In our evening prayers throughout the year, just as we prepare to lie down in vulnerable sleep, we plead with God, “Spread over us Your sukkah of shalom—peace and safety.”
Why does the prayer plead for a sukkah of shalom rather than a temple or fortress or palace of shalom, which would be surely more safe and more secure?
Precisely because the sukkah is so vulnerable.
For much of our lives we try to achieve peace and safety by building with steel and concrete and toughness:
Pyramids, Air raid shelters, Pentagons, World Trade Centers
But the sukkah reminds us: We are in truth all vulnerable. If as the prophet Dylan sang, “A hard rain’s gonna fall,” it will fall on all of us. And on 9/11/01, the ancient truth came home: We all live in a sukkah. Even the wildest oceans, the mightiest buildings, the wealthiest balance sheets, the most powerful weapons did not shield us.
There are only wispy walls and leaky roofs between us. The planet is in fact one interwoven web of life. The command to love my neighbor as I do myself is not an admonition to be nice: It is a statement of truth like the law of gravity. However much and in whatever way I love my neighbor, that will turn out to be in the way I love myself.
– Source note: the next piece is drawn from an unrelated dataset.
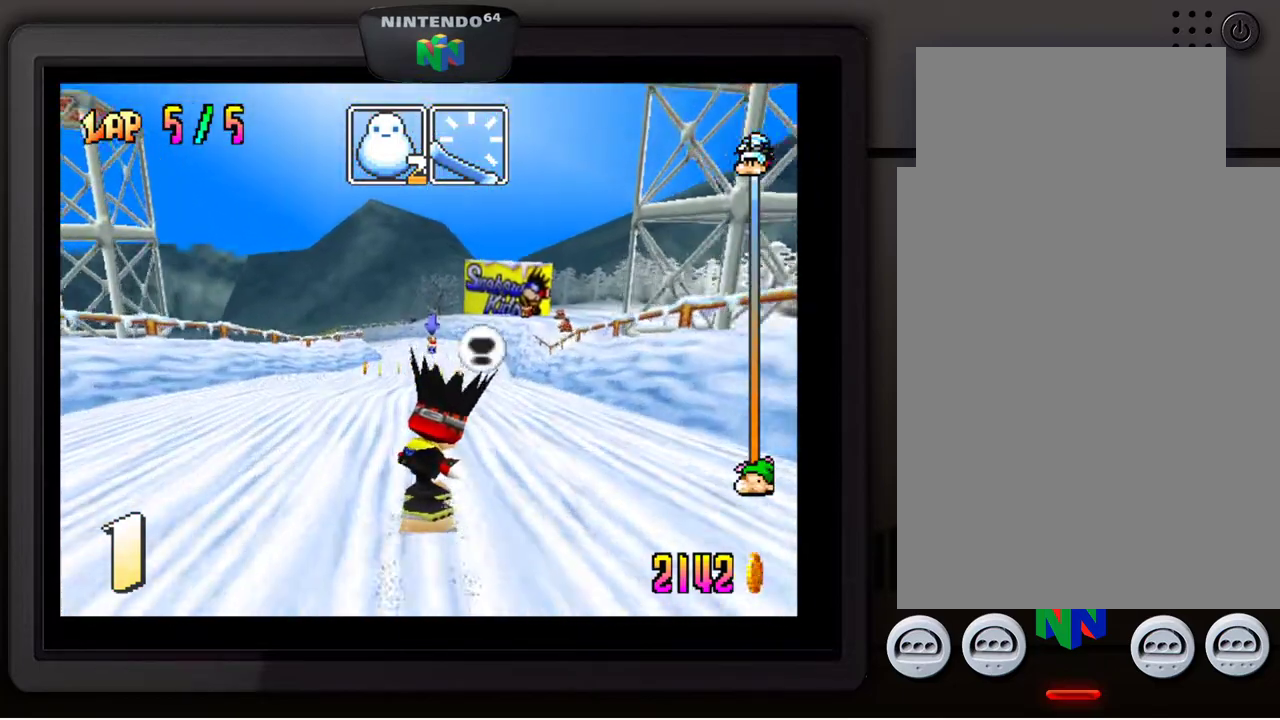
{"buttons": [], "left_stick": "center", "events": []}
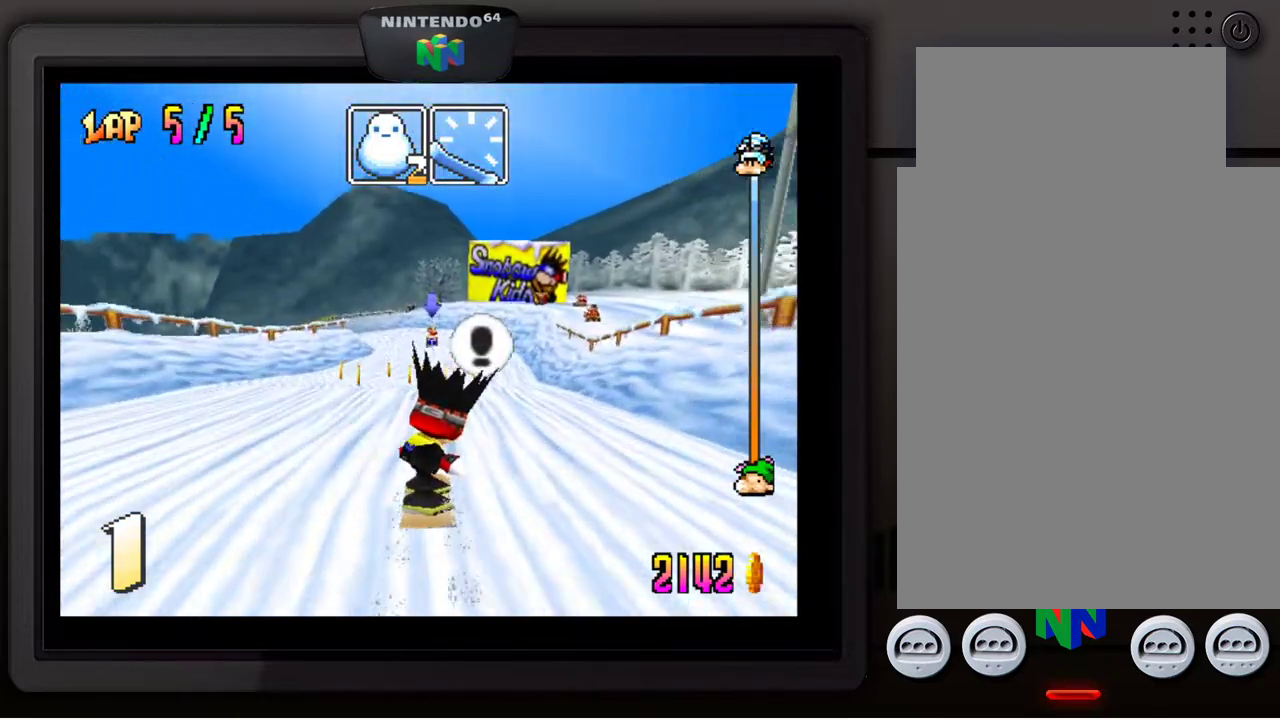
{"buttons": ["B"], "left_stick": "center", "events": [[367, "B", "down"]]}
If I pour contempt upon my neighbor, hatred will recoil upon me.
Only a world where all communities feel vulnerable, and therefore connected to all other communities, can prevent such acts of rage and mass murder.
The sukkah not only invites our bodies to become physically vulnerable, but also invites our minds to become vulnerable to new ideas. To live in the sukkah for a week, as Jewish tradition teaches; would be to leave behind not only the rigid walls and towers of our cities, but also our rigidified ideas, our assumptions, our habits, out accustomed lives.
— “The Sukkah of Shalom,” Arthur Waskow, The Impossible Will Take a Little While, Ed Paul Loeb. Basic Book, New York City: NewYork, 2004, pp. 106-107.
This Lent, I’m trying to identify the ways I build tall buildings around my body, mind and heart. I’m trying to be brave enough to dissolve the walls and build a sukkah in its place so that I may come to feel more connection to my God in my vulnerability.